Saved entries
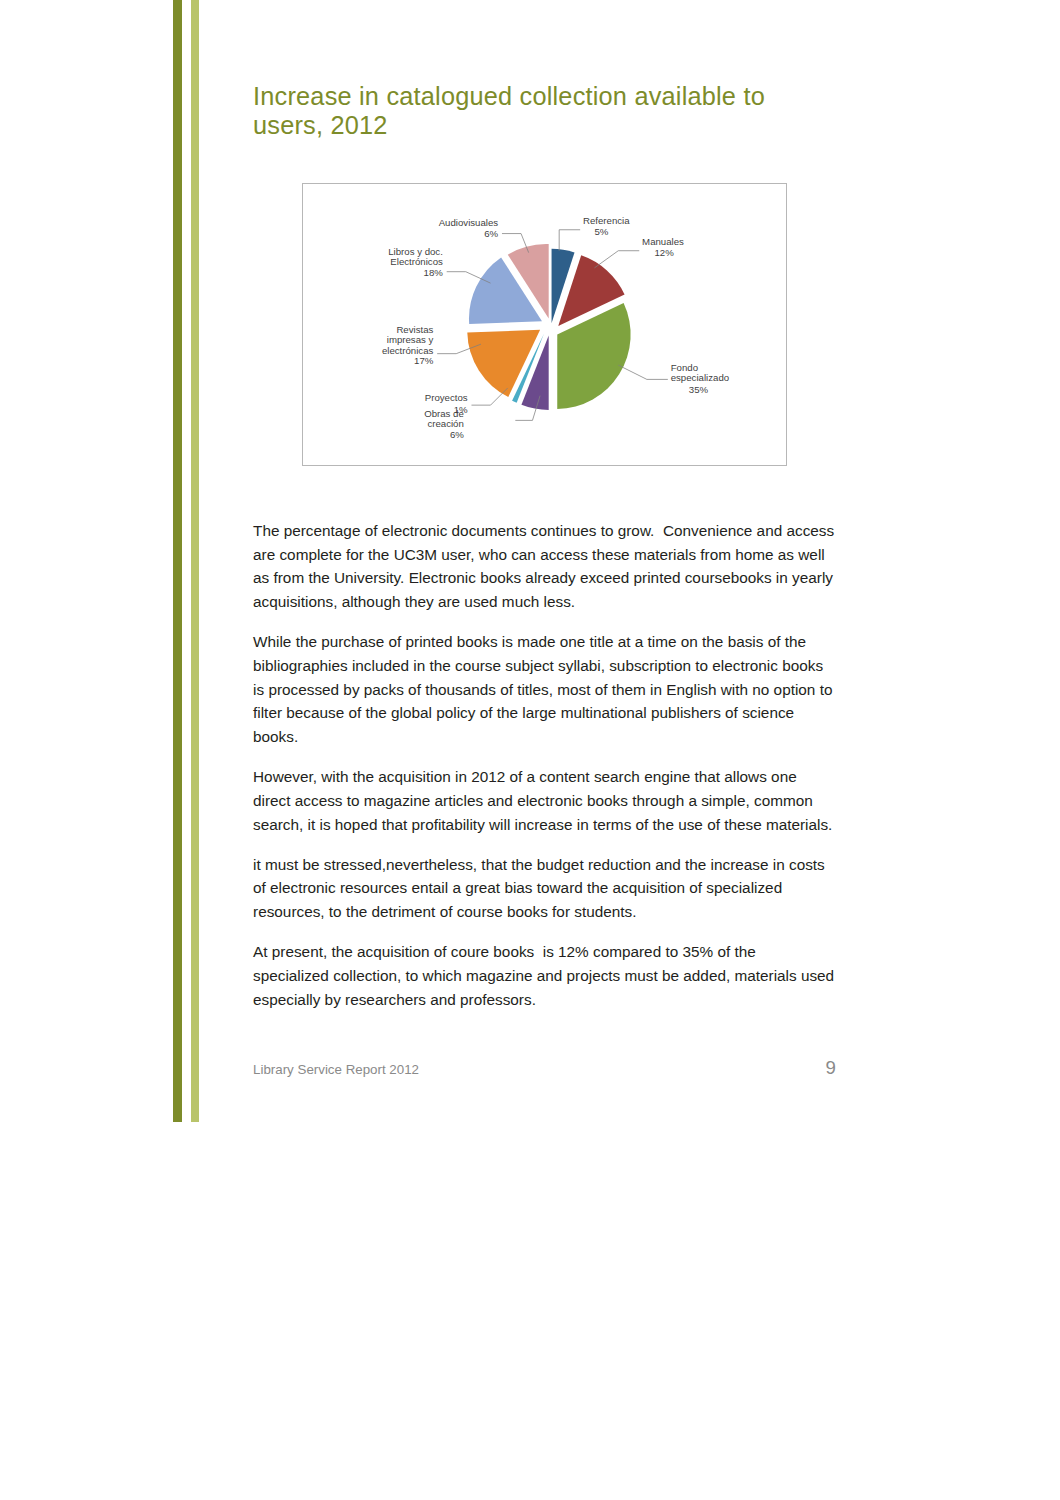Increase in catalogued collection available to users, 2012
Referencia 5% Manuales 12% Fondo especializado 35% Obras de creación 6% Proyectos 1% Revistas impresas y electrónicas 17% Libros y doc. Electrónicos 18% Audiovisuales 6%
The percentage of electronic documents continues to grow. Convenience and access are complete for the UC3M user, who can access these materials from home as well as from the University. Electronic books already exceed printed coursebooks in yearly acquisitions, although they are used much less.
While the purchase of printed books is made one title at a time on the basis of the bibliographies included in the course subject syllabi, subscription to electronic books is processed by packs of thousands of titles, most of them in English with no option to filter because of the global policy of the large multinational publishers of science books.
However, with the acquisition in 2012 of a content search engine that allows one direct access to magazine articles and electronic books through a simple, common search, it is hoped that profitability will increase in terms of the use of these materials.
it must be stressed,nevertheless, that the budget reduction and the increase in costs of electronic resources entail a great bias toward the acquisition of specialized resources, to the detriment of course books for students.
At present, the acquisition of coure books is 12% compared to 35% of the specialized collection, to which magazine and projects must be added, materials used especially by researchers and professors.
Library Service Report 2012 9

◆ Directions
Each line above should be written out again exactly, and no picture should appear in the copy.

◆ Completed exercise
Increase in catalogued collection available to users, 2012
Referencia 5% Manuales 12% Fondo especializado 35% Obras de creación 6% Proyectos 1% Revistas impresas y electrónicas 17% Libros y doc. Electrónicos 18% Audiovisuales 6%
The percentage of electronic documents continues to grow. Convenience and access are complete for the UC3M user, who can access these materials from home as well as from the University. Electronic books already exceed printed coursebooks in yearly acquisitions, although they are used much less.
While the purchase of printed books is made one title at a time on the basis of the bibliographies included in the course subject syllabi, subscription to electronic books is processed by packs of thousands of titles, most of them in English with no option to filter because of the global policy of the large multinational publishers of science books.
However, with the acquisition in 2012 of a content search engine that allows one direct access to magazine articles and electronic books through a simple, common search, it is hoped that profitability will increase in terms of the use of these materials.
it must be stressed,nevertheless, that the budget reduction and the increase in costs of electronic resources entail a great bias toward the acquisition of specialized resources, to the detriment of course books for students.
At present, the acquisition of coure books is 12% compared to 35% of the specialized collection, to which magazine and projects must be added, materials used especially by researchers and professors.
Library Service Report 2012 9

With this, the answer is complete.